Lo que se pide:
Copia al pie de la letra todo lo que va desde la línea que contiene "目前 dm-crypt 支持如下几种加密格式（模式）。" hasta el final de las filas, con ambos extremos incluidos.

::::

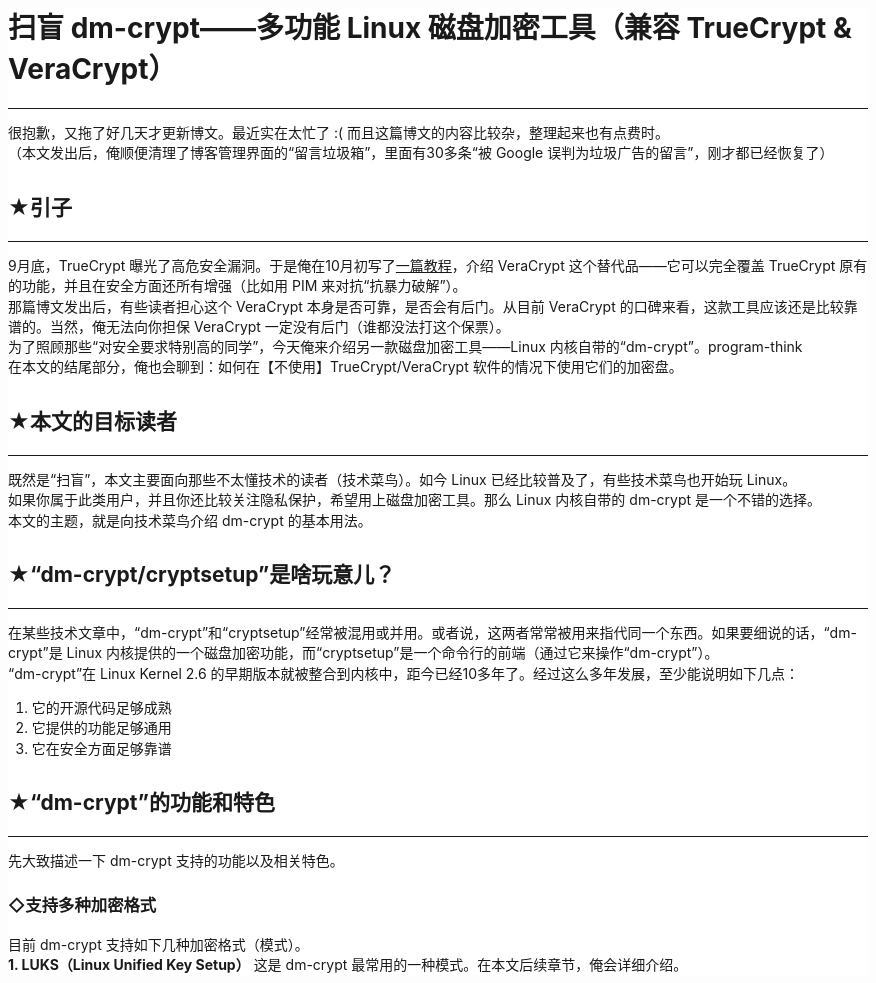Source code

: # 扫盲 dm-crypt——多功能 Linux 磁盘加密工具（兼容 TrueCrypt & VeraCrypt） 

-----

 很抱歉，又拖了好几天才更新博文。最近实在太忙了 :( 而且这篇博文的内容比较杂，整理起来也有点费时。  
 （本文发出后，俺顺便清理了博客管理界面的“留言垃圾箱”，里面有30多条“被 Google 误判为垃圾广告的留言”，刚才都已经恢复了）  
   
   
 ## ★引子
---

  
 9月底，TrueCrypt 曝光了高危安全漏洞。于是俺在10月初写了[一篇教程](https://program-think.blogspot.com/2015/10/VeraCrypt.html)，介绍 VeraCrypt 这个替代品——它可以完全覆盖 TrueCrypt 原有的功能，并且在安全方面还所有增强（比如用 PIM 来对抗“抗暴力破解”）。  
 那篇博文发出后，有些读者担心这个 VeraCrypt 本身是否可靠，是否会有后门。从目前 VeraCrypt 的口碑来看，这款工具应该还是比较靠谱的。当然，俺无法向你担保 VeraCrypt 一定没有后门（谁都没法打这个保票）。  
 为了照顾那些“对安全要求特别高的同学”，今天俺来介绍另一款磁盘加密工具——Linux 内核自带的“dm-crypt”。program-think  
 在本文的结尾部分，俺也会聊到：如何在【不使用】TrueCrypt/VeraCrypt 软件的情况下使用它们的加密盘。  
   
   
 ## ★本文的目标读者
--------

  
 既然是“扫盲”，本文主要面向那些不太懂技术的读者（技术菜鸟）。如今 Linux 已经比较普及了，有些技术菜鸟也开始玩 Linux。  
 如果你属于此类用户，并且你还比较关注隐私保护，希望用上磁盘加密工具。那么 Linux 内核自带的 dm-crypt 是一个不错的选择。  
 本文的主题，就是向技术菜鸟介绍 dm-crypt 的基本用法。  
   
   
 ## ★“dm-crypt/cryptsetup”是啥玩意儿？
----------------------------

  
 在某些技术文章中，“dm-crypt”和“cryptsetup”经常被混用或并用。或者说，这两者常常被用来指代同一个东西。如果要细说的话，“dm-crypt”是 Linux 内核提供的一个磁盘加密功能，而“cryptsetup”是一个命令行的前端（通过它来操作“dm-crypt”）。  
 “dm-crypt”在 Linux Kernel 2.6 的早期版本就被整合到内核中，距今已经10多年了。经过这么多年发展，至少能说明如下几点：  
 1. 它的开源代码足够成熟  
 2. 它提供的功能足够通用  
 3. 它在安全方面足够靠谱  
   
   
 ## ★“dm-crypt”的功能和特色
-----------------

  
 先大致描述一下 dm-crypt 支持的功能以及相关特色。  
   
 ### ◇支持多种加密格式

  
 目前 dm-crypt 支持如下几种加密格式（模式）。  
 **1. LUKS（Linux Unified Key Setup）** 
 这是 dm-crypt 最常用的一种模式。在本文后续章节，俺会详细介绍。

::::

Respuesta escrita:
 目前 dm-crypt 支持如下几种加密格式（模式）。  
 **1. LUKS（Linux Unified Key Setup）** 
 这是 dm-crypt 最常用的一种模式。在本文后续章节，俺会详细介绍。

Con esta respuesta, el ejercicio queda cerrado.